The villages of Reine (right) and Sakrisøy are along the route to Å
Tuesday we set out in the morning to find the end of the road. We found it in Å.
Å is the fishing village at the southernmost point you can travel on the E-10, the road which connects the main islnds of the Lofotens. (A couple other inhabited islands -- Røst and Værøya -- can be reached only by boat or helicopter.) From Svolvaer, the nearly three-hour trip covers 128 km (80 miles) along roads which, the more southerly you go the more narrow they become. At least two or three times we had to backup our Opel by curves or one-lane bridges to allow other vehicles to pass.
Even in drizzle and rain the Lofotens offer magical views. Changing tides provide a shifting landscape. The fish racks for drying cod no longer are A-frames; instead, southern Lofoten fishermen hang theirs from flat-top structures which, except for the dried fish, could be mistaken for arbors.

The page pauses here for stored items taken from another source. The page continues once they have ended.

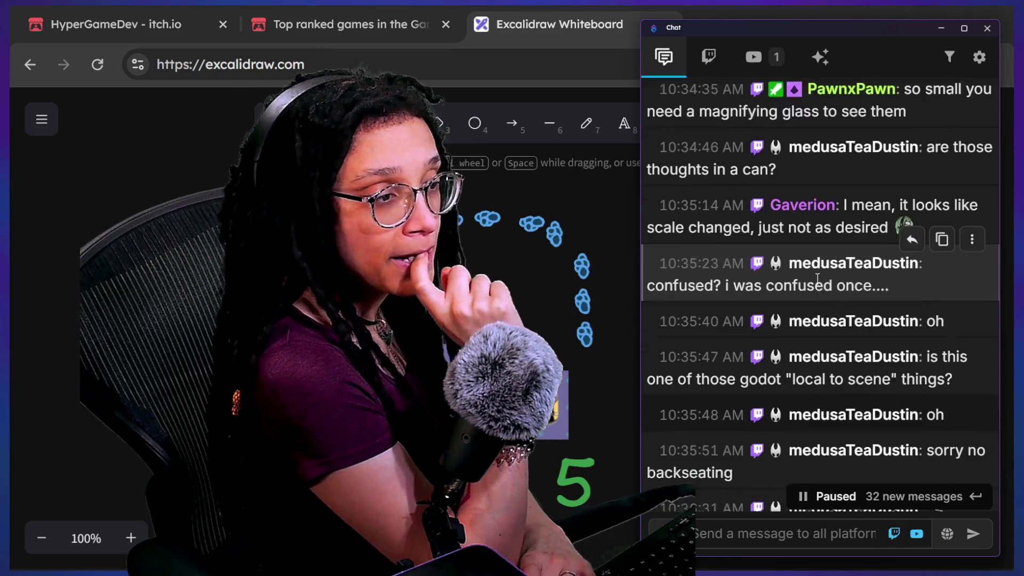
scroll(818, 279, down, 1)
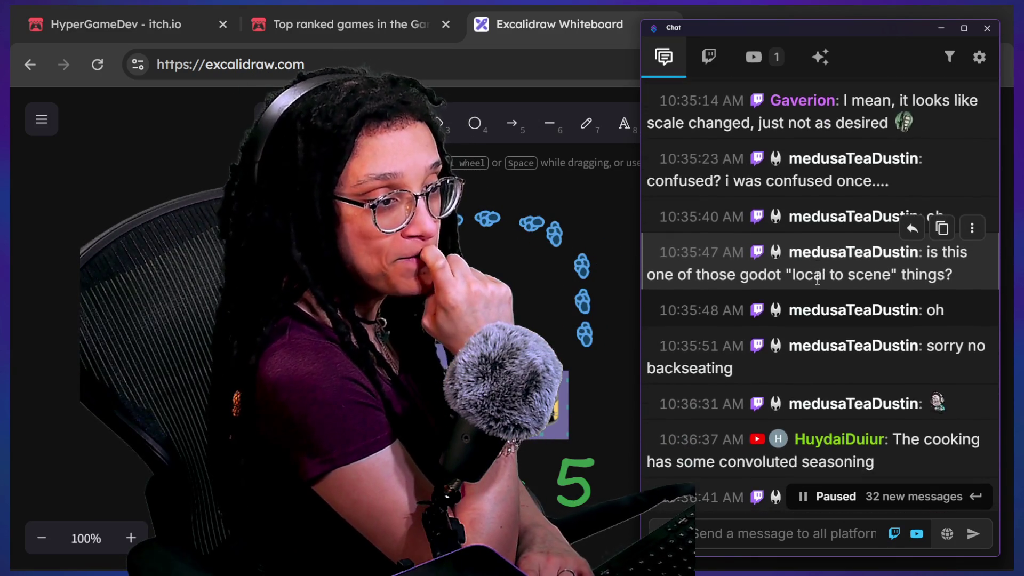
scroll(817, 279, down, 2)
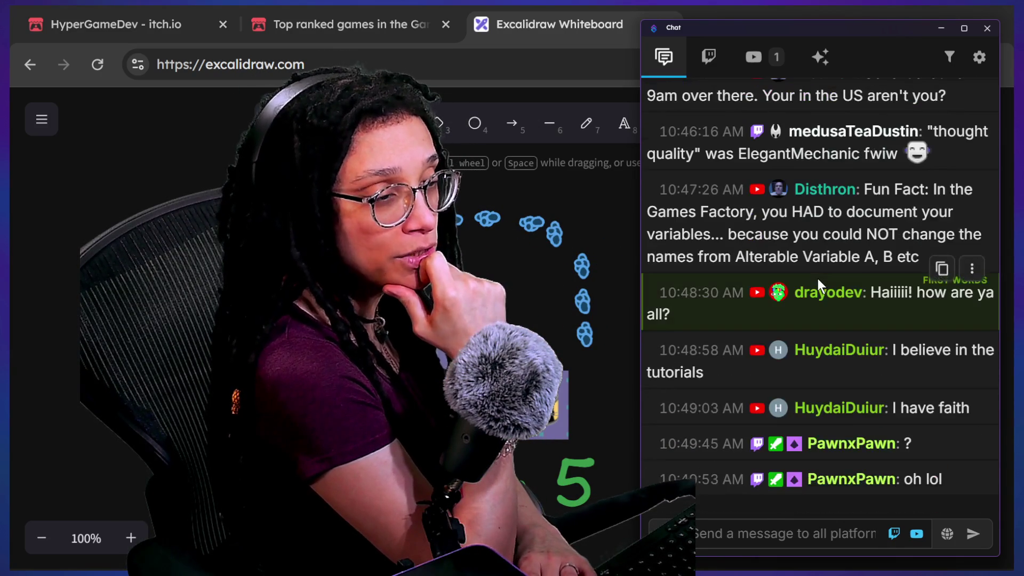
scroll(817, 278, up, 15)
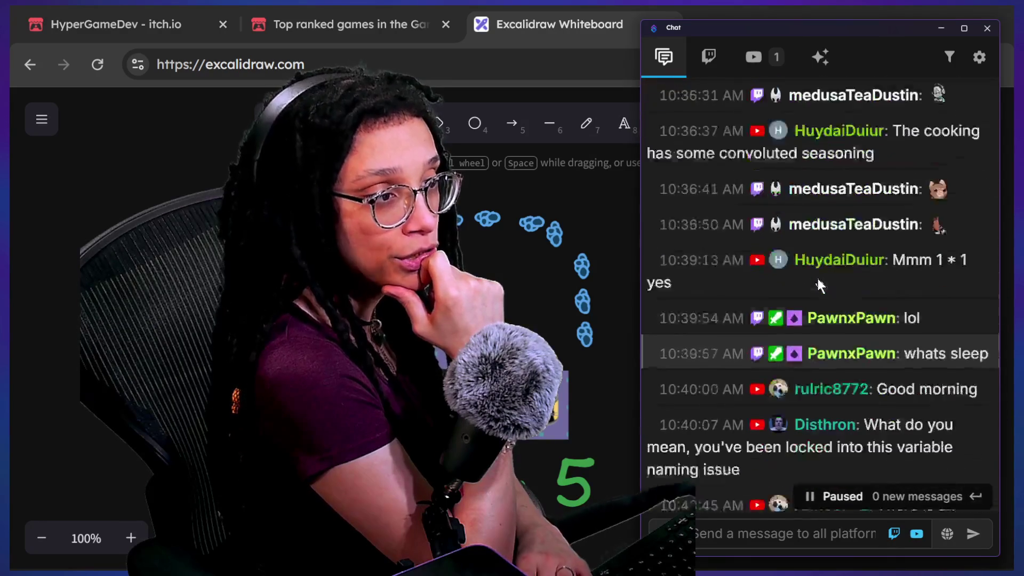
scroll(817, 278, up, 3)
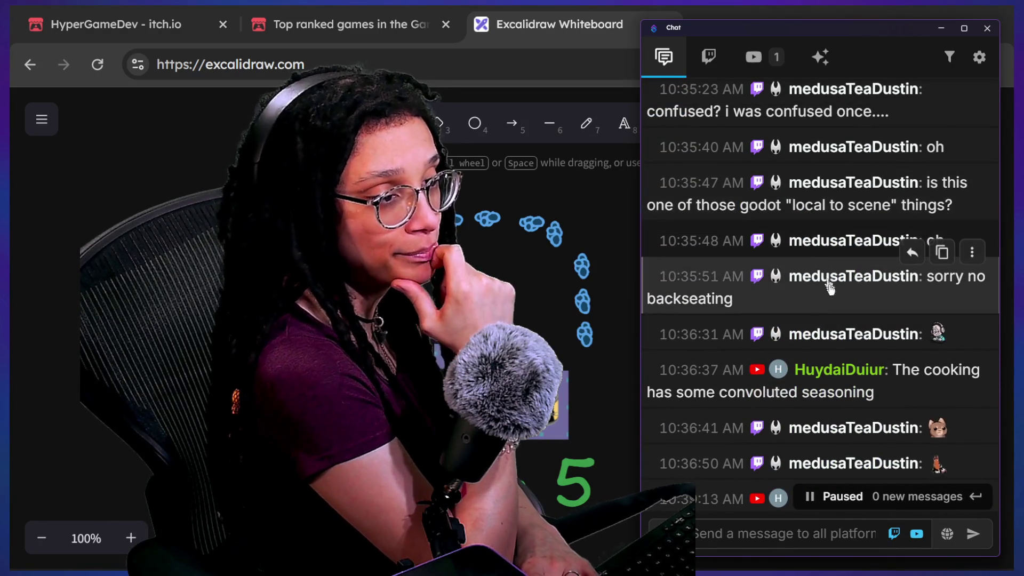
scroll(841, 288, down, 1)
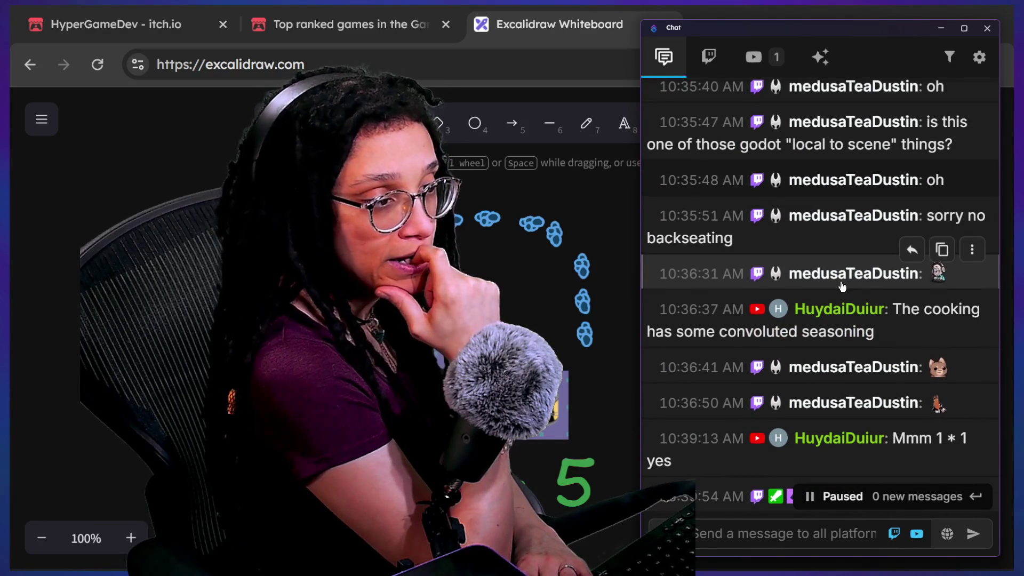
scroll(842, 287, down, 2)
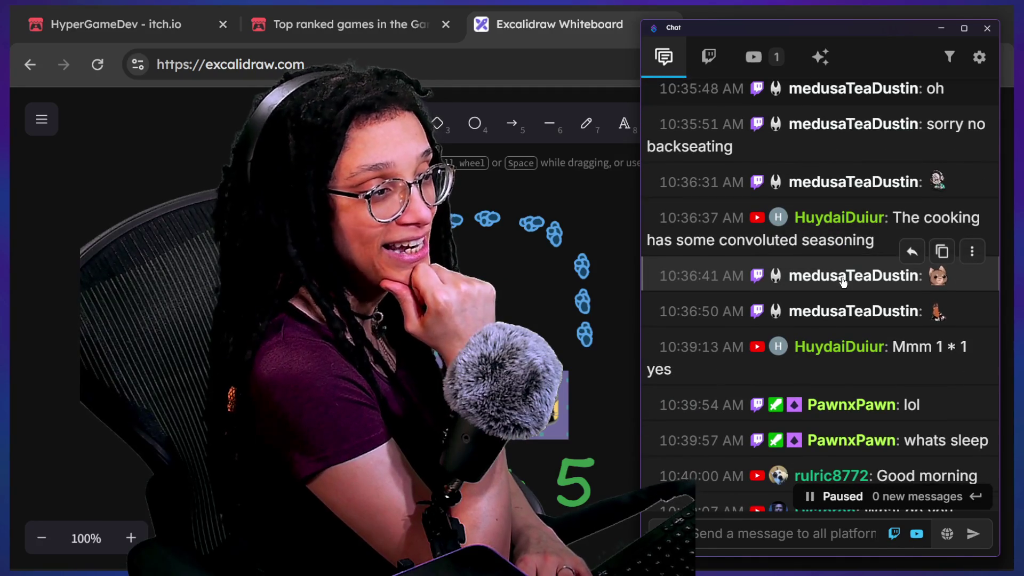
scroll(842, 281, down, 1)
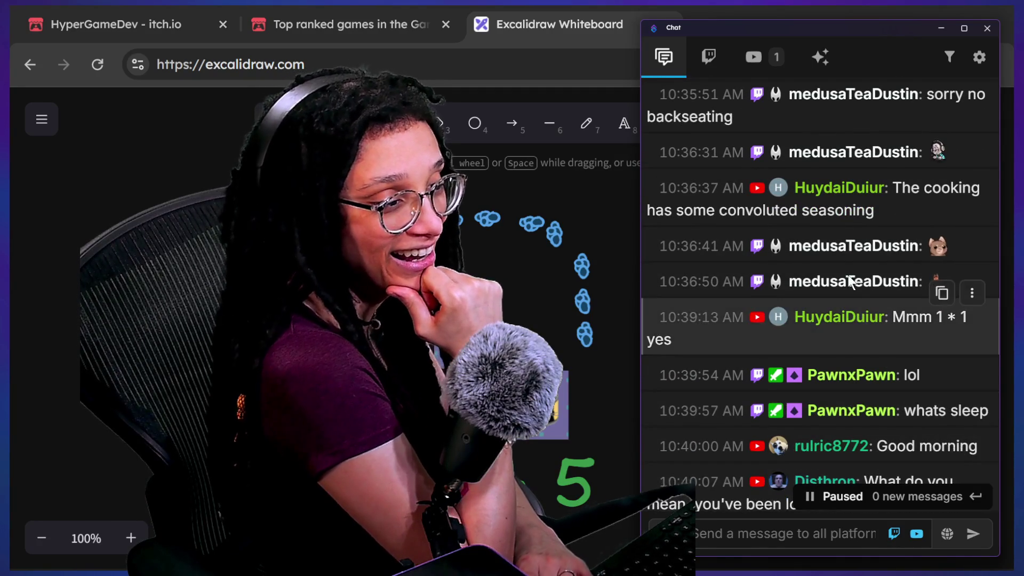
scroll(849, 276, down, 3)
mouse_move(847, 273)
mouse_down()
mouse_move(815, 245)
mouse_move(830, 203)
mouse_up()
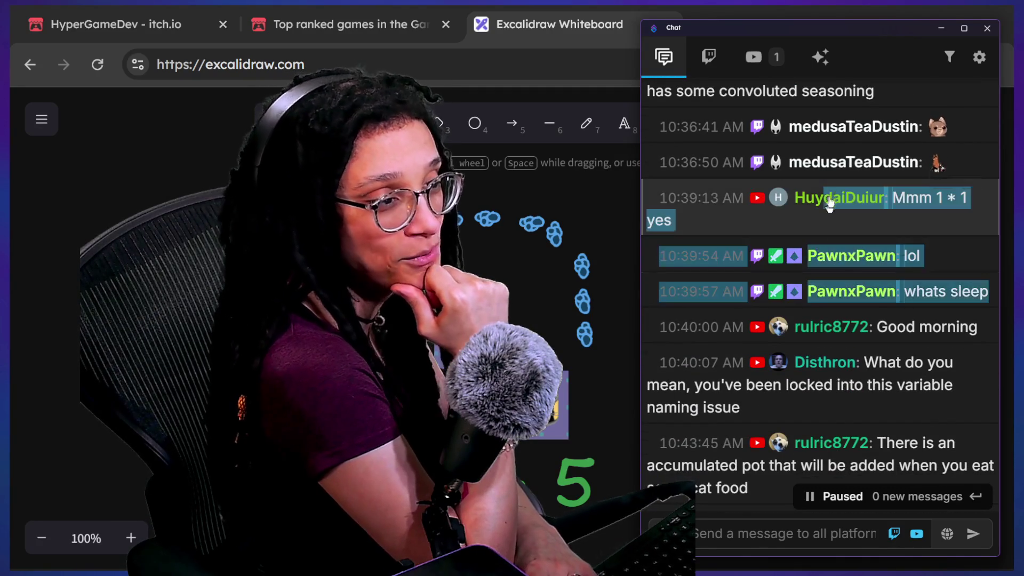
scroll(897, 379, down, 2)
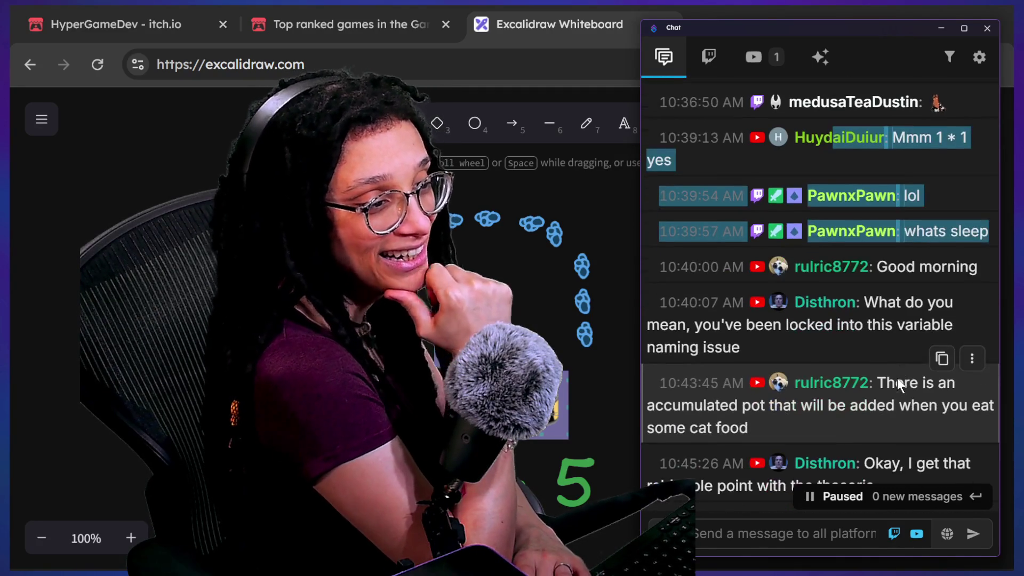
scroll(896, 374, down, 2)
scroll(897, 376, down, 3)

Two small museums dedicated to the region's fisheries industry are located in Å. One, devoted only to the fish-drying process, we skipped. The second and larger museum was what was, essentially, much of the original village. Today it is the museum, a restaurant and a collection of rorbuer, the fishermen's cabins that dot the coast of much of Norway.
The Norwegian Fishing Village Museum, as it is formerly known, is small and only moderately interesting, even to me, who finds nearly anything about fishing industry riveting. Of the half-dozen buildings you can visit, the most interesting is the boathouse, where samples of the small rowboats used by the fishermen are housed, along with nets and every other item necessary for making a living from the northern sea. Of a bit less interest was the cod liver oil factory where, if you are a masochist, you could taste the product from which these islands derived so much of their livelihood.
(The cod fishery off the Lofotens peaks during the winter, when huge quantities of fish from the Barents Sea (between Norway and Russia) seek the waters off the coast hear warmed by the Gulf Stream. For a wonderful, absorbing account of the live in a remote Lofoten fishing village, I recommend reading For Love of Norway, a literary account (in translation) centered around the life of the wife of a fisherman in the tiny (and now abandoned) village of Mostand on Værøya.
We had hoped to have lunch at the Brygga restaurant in Å, since we regarded it as The Restaurant at the End of the Universe. They were closed for lunch, so we headed back north, stopping at Maren Anna in Sørvågen.